Bee Movie
Circa dieci anni fa (1998) Pixar e Dreamworks cominciarono a contendersi il mercato del cartone animato in computer graphic con due progetti (rispettivamente“A Bug’s life” e “Z”), che almeno nei protagonisti sembravano identici: una formica. Da allora, nessuno si era più riavvicinato al mondo degli insetti. A riprovarci, stavolta con un’ape, è la seconda, ossia la casa di produzione fondata da Steven Spielberg. Il protagonista, come in tante altre pellicole analoghe, è un giovane (Benson) che non vuole dedicare tutta la propria vita allo stesso lavoro (la produzione di miele) e pertanto si allontana dalle sue origini (l’alveare). Qui la curiosità lo porterà a incontrare e fare amicizia con alcuni umani (stavolta gli animali possono comunicare tranquillamente con loro) e litigare con altri, fino ad arrivare a promuovere una causa contro l’utilizzo non autorizzato del miele da parte di tutta la popolazione mondiale...
I temi di fondo sono presto detti: lo sfruttamento del lavoro e l’importanza della collettività intesa come punto di partenza per il benessere di qualsiasi società: per il bene comune ognuno deve fare il suo piccolo. Idee abbastanza leggere, per certi versi anche in contraddizione (la situazione di equilibrio finale sembra infatti ricalcare quella iniziale: le api devono fare il miele, gli uomini possono continuare a farne uso senza problemi) e che di fatto non fanno pensare a Bee Movie come ad un film che volesse fare “la” o “una” morale. Anche il possibile aspetto ecologista, l’idea di un mondo senza fiori, sembra più un problema per i fiorai che per l’intero ecosistema.
Ideato, scritto, prodotto e interpretato (nella voce originale) dal comico Jerry Seinfeld (Benson è il nome del suo personaggio in una famosa sit-com), Bee Movie ha dei momenti divertenti come la chiamata di Sting sul banco degli imputati a causa del proprio nome o alcune battute più salaci, ma non sembra unitario nella sceneggiatura, né particolarmente brillante nei dialoghi.
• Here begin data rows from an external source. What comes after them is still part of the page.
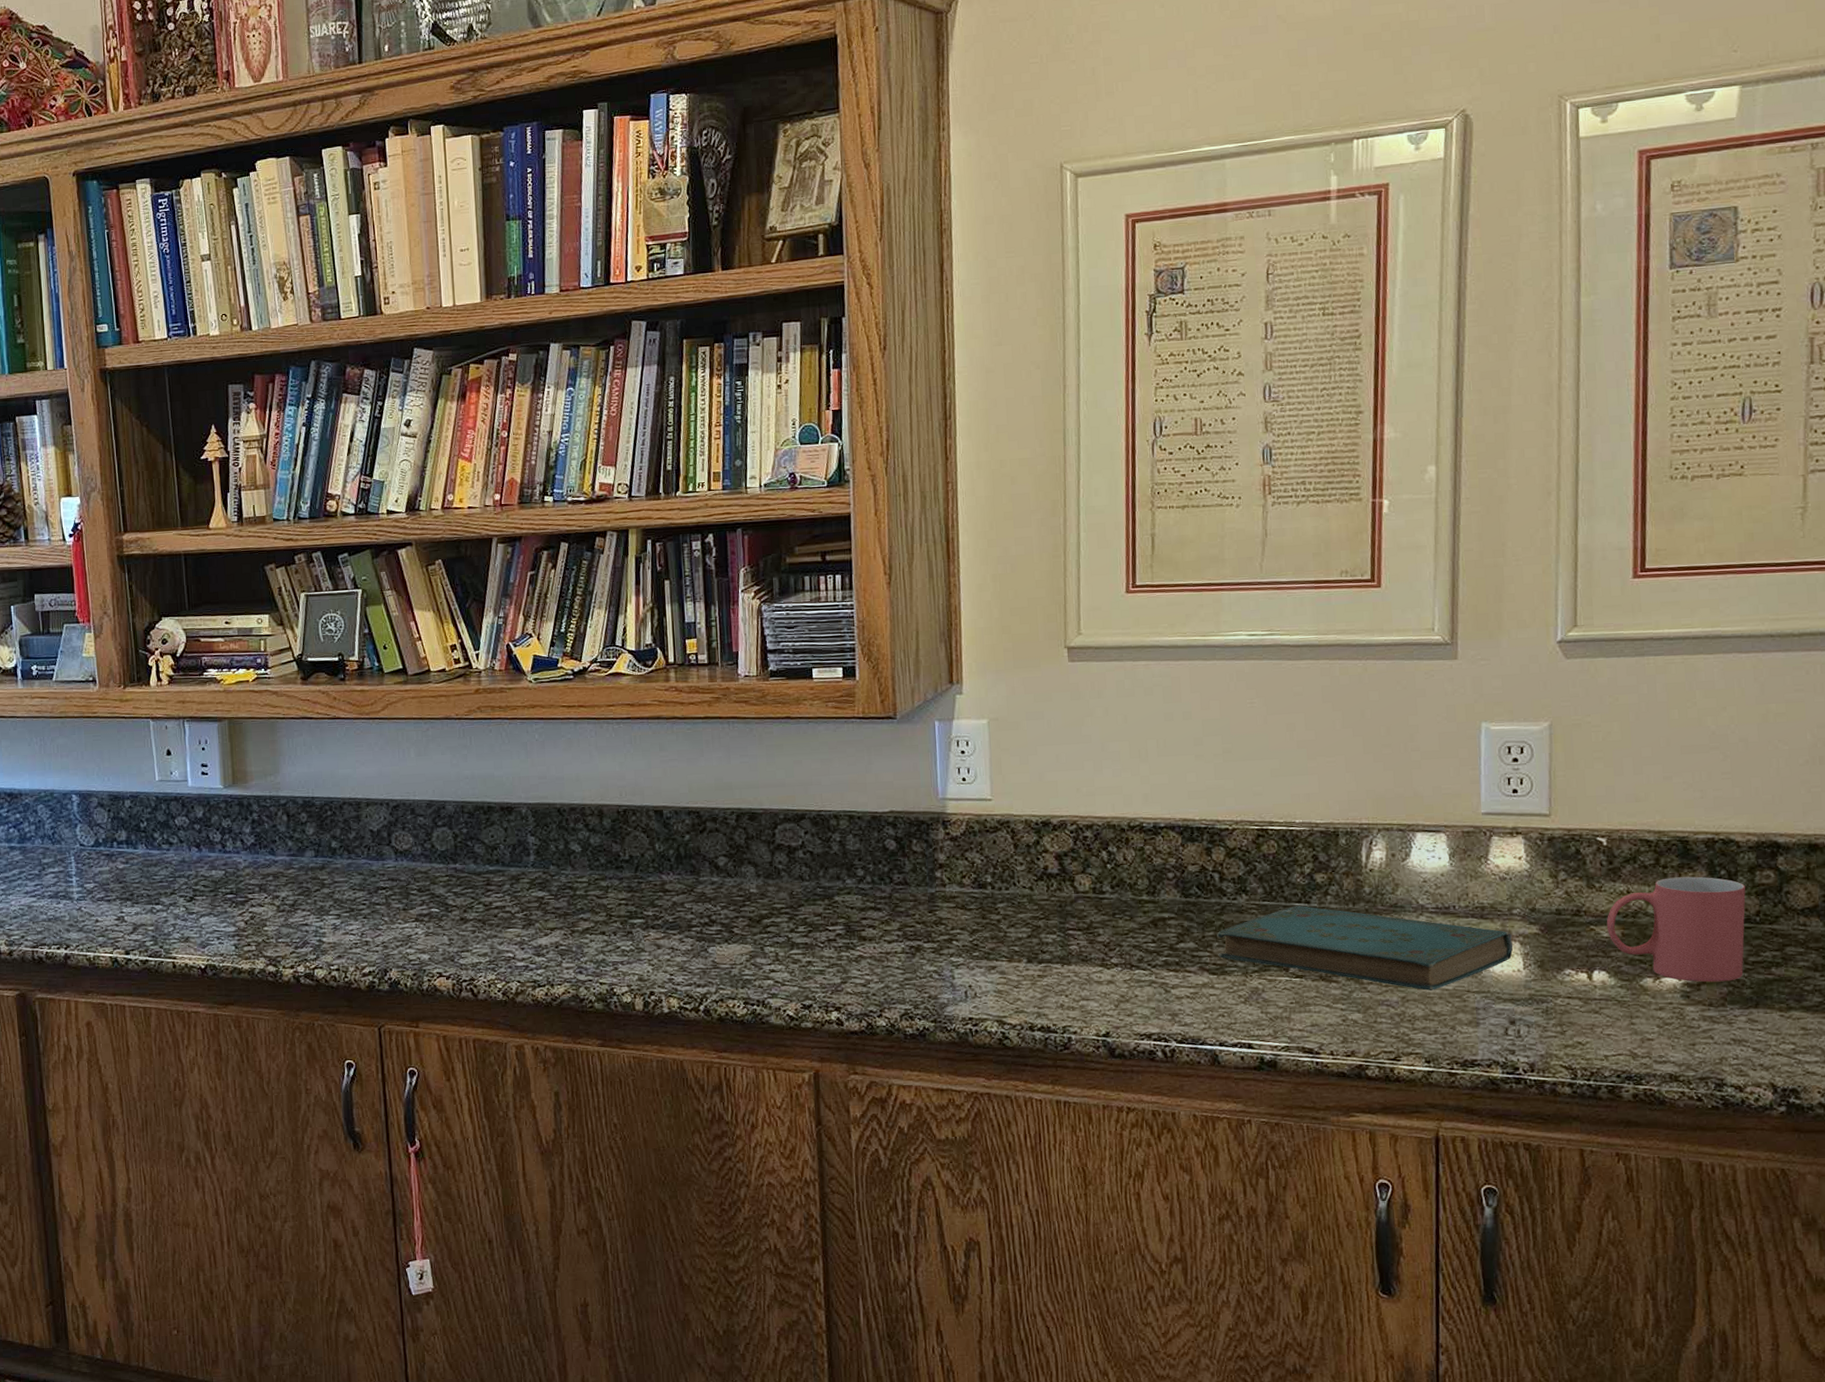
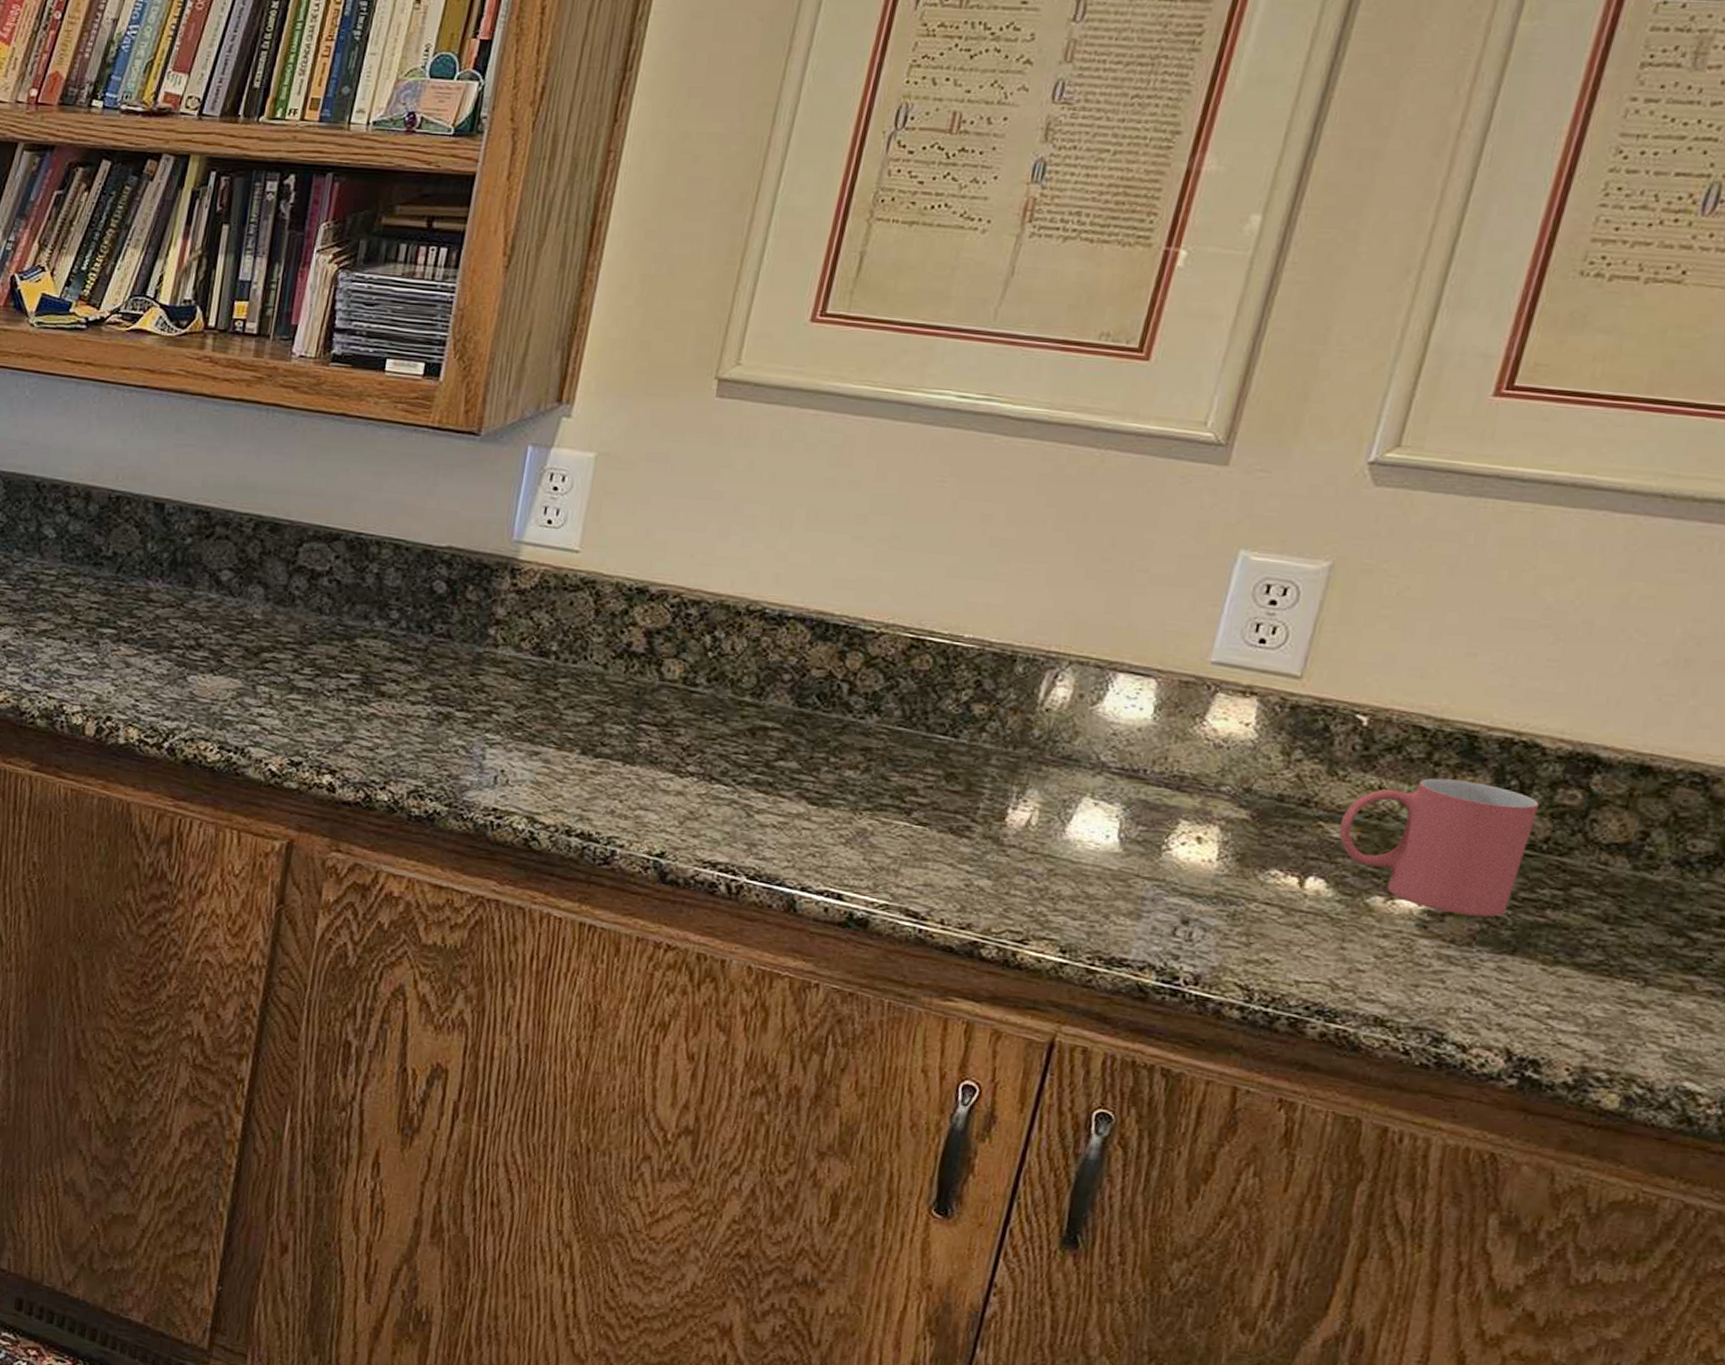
book: present [1217,906,1514,991] -> none [824,738,1213,868]

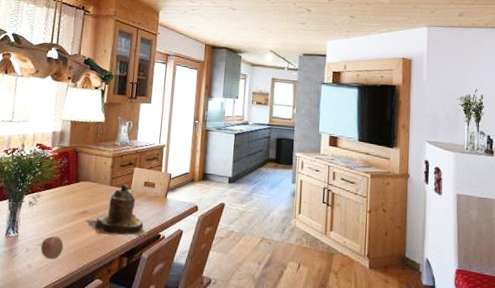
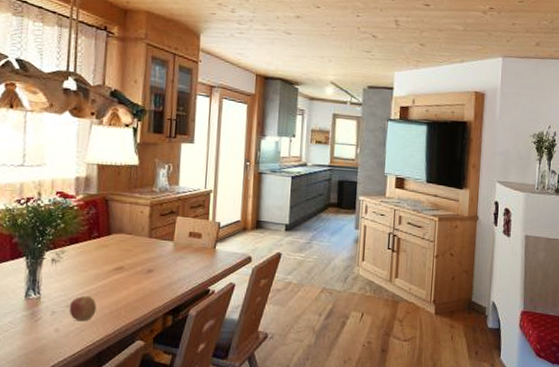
teapot: present [85,184,148,236] -> none [120,235,196,293]

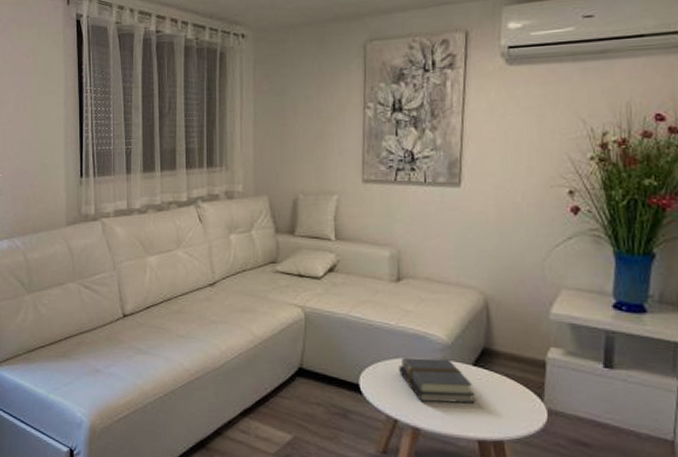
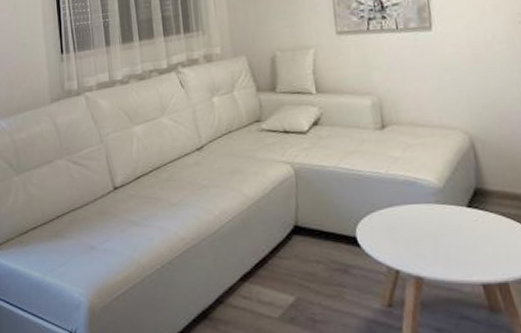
book: present [399,357,476,404] -> none [394,203,475,249]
E’ piacevole, ma soprattutto per un pubblico adolescenziale. Nota di merito: pochissimi citazioni di altri film (cominciano a stancare) e non esagerate (riconosciute: War games e Star wars) e personaggi che non assomigliano a tutti i costi alle voci di chi gli sta dietro (la Zellwegger, ad esempio, è diversa da Vanessa).

La frase: (riferendosi a Ray Lotta e giocando con il titolo originale di “Quei bravi ragazzi”): "He's no goodfella, He's a Badfella!".